If the focus was only on the samples obtained when both precursors were present in the electrolyte solution at the beginning of the HA deposition process, then the samples with the highest surface roughness of the coating were HA14 and HA16 (in fact, these two specimens presented the highest surface roughness out of all the samples presented in Table S2). Of course, while this feature makes orthopedic implants that possess it more advantageous, it must be pointed out that such a benefit would be significantly outweighed by the low corrosion resistance of copper and the C55 stainless steel.

A comparison between the samples obtained from electrolyte solutions in which the Ca precursor was added dropwise on top of the P precursor during the electrodeposition process shows that the specimen with the overall highest surface roughness of the coating was HA19. Unfortunately, Ni is not among the metals that have found application in the fields of orthopedics and dentistry due to their unsuitable properties [64], but new applications for these hybrid structures may be discovered.

4. Conclusions

The results of our study show that all the layers deposited using the new approach were more uniform and continuous compared to classically deposited layers. All the samples deposited at 90 °C presented a better crystallinity compared to the samples deposited at 80 °C, while all the samples deposited by adding Ca to the electrolyte presented a preferential growth along the c-direction and acicular morphology (enhanced by temperature growth).
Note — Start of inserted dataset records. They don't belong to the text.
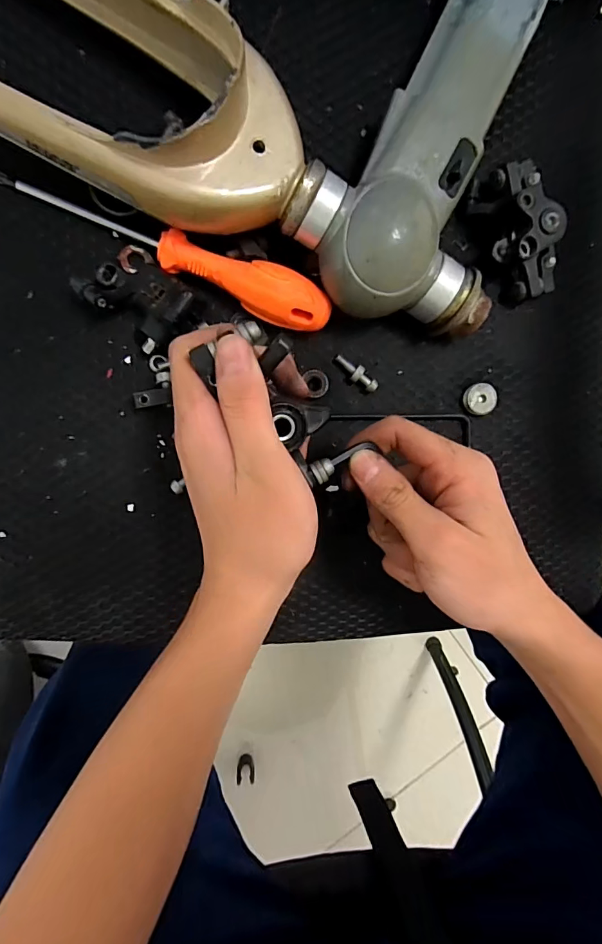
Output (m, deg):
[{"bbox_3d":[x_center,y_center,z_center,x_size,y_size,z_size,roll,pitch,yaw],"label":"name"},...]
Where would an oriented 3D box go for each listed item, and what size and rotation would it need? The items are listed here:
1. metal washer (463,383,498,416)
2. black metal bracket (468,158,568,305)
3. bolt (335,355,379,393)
[{"bbox_3d":[0.123,-0.050,0.302,0.021,0.006,0.021,-11,97,-6],"label":"metal washer"},{"bbox_3d":[0.140,-0.153,0.279,0.041,0.035,0.081,-21,98,-5],"label":"black metal bracket"},{"bbox_3d":[0.037,-0.066,0.292,0.033,0.009,0.011,44,89,-9],"label":"bolt"}]

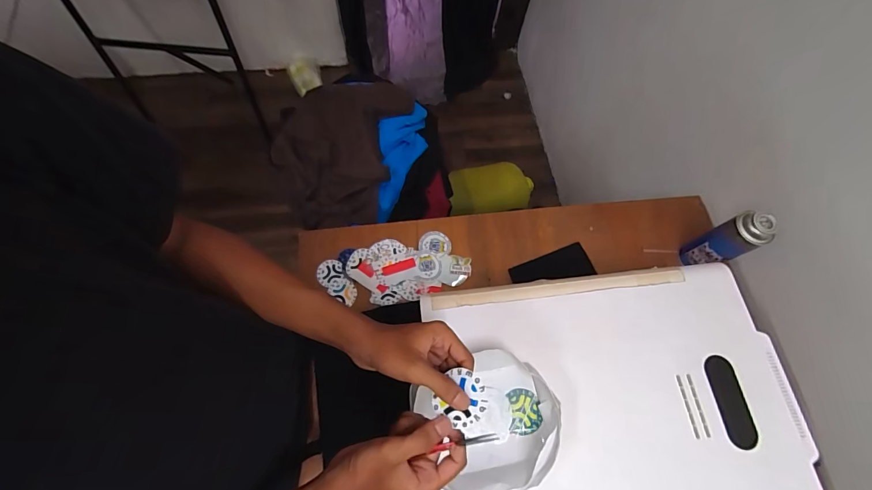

The addition of Ca created more compact and more uniform coatings, while the addition of P created more porous layers. Best results were obtained by adding Ca at 90 °C on the Ti substrate, when the intensity of the XRD peaks decreased for the substrate, indicating the growth in thickness of the deposited layers and the potential for anti-corrosion applications. The XRD pattern characteristics did not change for the P-added samples when the deposition temperature increased from 80 to 90 °C. In terms of the parameter mean values calculated from the AFM data for the first study, the conclusion is that the HA coated Ti sample obtained by adding the Ca precursor over the P precursor at 80 °C for 2 h had the highest surface roughness.

As for the second study, only a very small quantity of crystalline HA was deposited on the C55, Cu, and Ni substrates when the classic electrodeposition method was employed while using the new approach clearly led to a larger amount of crystalline HA electrodeposited on the same types of metals. The samples obtained using the standard HA electrodeposition procedure (for 4 h at 80 °C) displayed the highest surface roughness of the coating, especially when the metal substrate was copper and C55 stainless steel, while more uniform and continuous surfaces of the samples were obtained when the novel method and different metal substrates were employed.